Des résidus de fongicides SDHI dans notre alimentation ?

Pour étayer leurs propos alarmistes, les quelques chercheurs « lanceurs d’alerte » soutenus par des ONG environnementalistes mettent en avant une « exposition importante de la population » aux fongicides SDHI. Une position qui ne correspond pas à la réalité des observations faites par les autorités sanitaires française et européenne.

Des consommateurs faiblement exposés

Dès 2019, les experts indépendants mandatés par l'ANSES1 ont observé que dans la grande majorité des cas, les consommateurs sont très peu exposés aux SDHI - et lorsqu’il y a exposition, les niveaux sont si minimes que ceux-ci n’ont aucun effet sur la santé humaine2 :


Pour le boscalid, par exemple : cette substance est recherchée dans près de 5000 analyses réalisées tous les ans sur des denrées prélevées à la distribution. Les taux de quantifications sont compris entre 4,4 et 8,7% selon les années.
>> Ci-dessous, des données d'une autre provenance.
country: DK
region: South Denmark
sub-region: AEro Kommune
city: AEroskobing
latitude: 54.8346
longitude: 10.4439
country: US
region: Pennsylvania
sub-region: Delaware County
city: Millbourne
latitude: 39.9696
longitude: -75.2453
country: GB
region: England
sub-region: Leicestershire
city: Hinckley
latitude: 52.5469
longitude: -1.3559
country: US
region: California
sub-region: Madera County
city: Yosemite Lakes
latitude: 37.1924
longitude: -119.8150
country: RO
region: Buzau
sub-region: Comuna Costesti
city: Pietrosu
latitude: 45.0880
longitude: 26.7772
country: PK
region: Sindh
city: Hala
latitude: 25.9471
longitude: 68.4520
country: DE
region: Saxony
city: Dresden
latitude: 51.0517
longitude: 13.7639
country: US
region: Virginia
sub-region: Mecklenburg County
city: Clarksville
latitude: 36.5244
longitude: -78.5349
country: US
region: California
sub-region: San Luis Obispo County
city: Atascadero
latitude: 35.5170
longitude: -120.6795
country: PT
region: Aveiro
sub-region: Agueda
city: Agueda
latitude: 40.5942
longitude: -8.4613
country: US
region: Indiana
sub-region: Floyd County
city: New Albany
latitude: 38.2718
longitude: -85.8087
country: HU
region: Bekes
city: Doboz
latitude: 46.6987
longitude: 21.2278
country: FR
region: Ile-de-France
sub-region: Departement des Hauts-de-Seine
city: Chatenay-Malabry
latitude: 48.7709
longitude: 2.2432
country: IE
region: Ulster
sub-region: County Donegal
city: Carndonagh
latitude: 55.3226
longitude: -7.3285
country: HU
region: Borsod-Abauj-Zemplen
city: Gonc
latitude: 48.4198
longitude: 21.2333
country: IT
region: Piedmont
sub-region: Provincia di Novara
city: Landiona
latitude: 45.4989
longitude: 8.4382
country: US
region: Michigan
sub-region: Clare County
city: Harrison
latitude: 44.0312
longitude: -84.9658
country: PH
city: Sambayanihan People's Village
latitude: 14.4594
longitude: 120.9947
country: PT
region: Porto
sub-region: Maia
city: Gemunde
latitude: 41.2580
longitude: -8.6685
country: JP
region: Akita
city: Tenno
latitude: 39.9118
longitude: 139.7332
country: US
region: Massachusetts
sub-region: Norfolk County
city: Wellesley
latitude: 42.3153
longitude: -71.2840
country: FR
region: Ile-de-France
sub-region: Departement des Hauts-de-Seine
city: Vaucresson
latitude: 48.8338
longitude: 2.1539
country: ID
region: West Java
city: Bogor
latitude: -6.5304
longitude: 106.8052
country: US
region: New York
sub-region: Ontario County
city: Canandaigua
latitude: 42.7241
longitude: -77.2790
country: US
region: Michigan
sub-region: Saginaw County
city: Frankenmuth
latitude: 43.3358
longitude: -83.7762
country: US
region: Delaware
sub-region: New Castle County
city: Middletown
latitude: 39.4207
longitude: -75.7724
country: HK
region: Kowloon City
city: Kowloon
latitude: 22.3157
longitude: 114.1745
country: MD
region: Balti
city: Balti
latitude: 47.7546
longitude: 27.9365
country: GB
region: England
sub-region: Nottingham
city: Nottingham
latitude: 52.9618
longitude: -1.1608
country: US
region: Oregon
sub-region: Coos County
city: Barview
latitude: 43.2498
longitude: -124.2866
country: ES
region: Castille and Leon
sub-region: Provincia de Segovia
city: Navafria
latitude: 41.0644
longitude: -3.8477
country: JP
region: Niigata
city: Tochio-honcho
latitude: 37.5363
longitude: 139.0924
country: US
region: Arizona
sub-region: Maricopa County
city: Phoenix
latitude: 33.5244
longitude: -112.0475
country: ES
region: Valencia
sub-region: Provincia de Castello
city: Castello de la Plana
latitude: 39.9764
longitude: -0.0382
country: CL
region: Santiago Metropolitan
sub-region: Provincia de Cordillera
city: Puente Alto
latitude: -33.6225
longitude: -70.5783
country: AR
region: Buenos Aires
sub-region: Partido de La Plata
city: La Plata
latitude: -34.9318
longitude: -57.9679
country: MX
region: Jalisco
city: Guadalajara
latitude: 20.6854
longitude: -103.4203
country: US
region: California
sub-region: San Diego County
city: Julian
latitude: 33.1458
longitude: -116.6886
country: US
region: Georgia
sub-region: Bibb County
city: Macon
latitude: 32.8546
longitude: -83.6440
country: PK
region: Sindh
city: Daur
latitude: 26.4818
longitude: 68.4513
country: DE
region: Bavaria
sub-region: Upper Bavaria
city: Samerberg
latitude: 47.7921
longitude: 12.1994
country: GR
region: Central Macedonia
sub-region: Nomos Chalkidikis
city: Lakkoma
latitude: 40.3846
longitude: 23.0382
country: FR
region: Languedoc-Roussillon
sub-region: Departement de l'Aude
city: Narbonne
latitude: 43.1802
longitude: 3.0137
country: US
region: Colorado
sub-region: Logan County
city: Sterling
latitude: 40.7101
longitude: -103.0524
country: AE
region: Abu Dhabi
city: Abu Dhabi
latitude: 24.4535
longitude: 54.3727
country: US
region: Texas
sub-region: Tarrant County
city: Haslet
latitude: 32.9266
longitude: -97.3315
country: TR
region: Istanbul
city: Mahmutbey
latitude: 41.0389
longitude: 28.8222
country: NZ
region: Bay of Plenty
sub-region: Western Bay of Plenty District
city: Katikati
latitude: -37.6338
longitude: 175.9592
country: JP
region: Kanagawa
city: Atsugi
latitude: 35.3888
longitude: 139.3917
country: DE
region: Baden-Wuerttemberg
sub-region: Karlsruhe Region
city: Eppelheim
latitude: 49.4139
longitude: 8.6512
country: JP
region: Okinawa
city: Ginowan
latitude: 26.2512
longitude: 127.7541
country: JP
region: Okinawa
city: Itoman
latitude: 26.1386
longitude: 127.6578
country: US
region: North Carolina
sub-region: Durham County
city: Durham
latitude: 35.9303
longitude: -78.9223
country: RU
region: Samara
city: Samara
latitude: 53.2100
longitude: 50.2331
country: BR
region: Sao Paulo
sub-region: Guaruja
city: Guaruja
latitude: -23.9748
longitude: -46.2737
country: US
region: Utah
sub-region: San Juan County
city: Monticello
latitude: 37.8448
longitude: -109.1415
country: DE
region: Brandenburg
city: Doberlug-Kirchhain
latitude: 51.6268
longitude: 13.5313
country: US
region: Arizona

De 110 à 150 types de denrées alimentaires sont analysés. Il n’est pas observé de dépassement des Limites Maximales en Résidus réglementaires (LMR).

Cette substance est également analysée sur des denrées directement à la production avec entre 1200 et 2700 analyses réalisées tous les ans, correspondant à 69 à 77 types de denrées alimentaires. S’agissant de denrées directement à la production, les taux de quantification sont plus élevés (entre 9,2% et 12,7%) sans entrainer de dépassement de LMR au cours des dernières années.

Dans l’EAT23, 611 analyses de boscalid ont été réalisées, avec un taux de quantification de 3,1%* sans dépassement de LMR. Dans l’EATi4, 305 analyses ont été réalisées, avec un taux de quantification de 1,6% sans dépassement de LMR.


Dans les conclusions de son avis du 15 janvier 2019, l’Anses relève ainsi que « le niveau des expositions alimentaires totales rapportées aux seuils toxicologiques actuellement établis est faible et les dépassements de LMR pour ces substances actives sont exceptionnels5».


Une position confirmée par Roger Genet, directeur général de l’ANSES, devant les parlementaires membres de l’OPECST le 23 janvier 20206 : « Nous retrouvons, dans la dernière enquête alimentation totale, des échantillons qui contiennent des SDHI. Le plus utilisé est le boscalid. Nous retrouvons des taux de boscalid dans 3 % des échantillons qui ont été analysés, à un niveau 100 fois inférieur à la dose journalière admissible. »

Présence ne veut pas dire risque

Si les autorités sanitaires ont pu relever dans des échantillons de cheveux de femmes enceintes des résidus de fongicides SDHI7, les niveaux de présence sont extrêmement faibles, ce qui exclut tout risque pour la santé humaine. Avec nos capacités de détection actuelle, il est en effet possible de quasiment "tout trouver" sur des cheveux !

Pour le calcul du seuil de toxicité d’une substance phytosanitaire chez l’Homme, prend-on en compte la fréquence et la durée d’exposition ?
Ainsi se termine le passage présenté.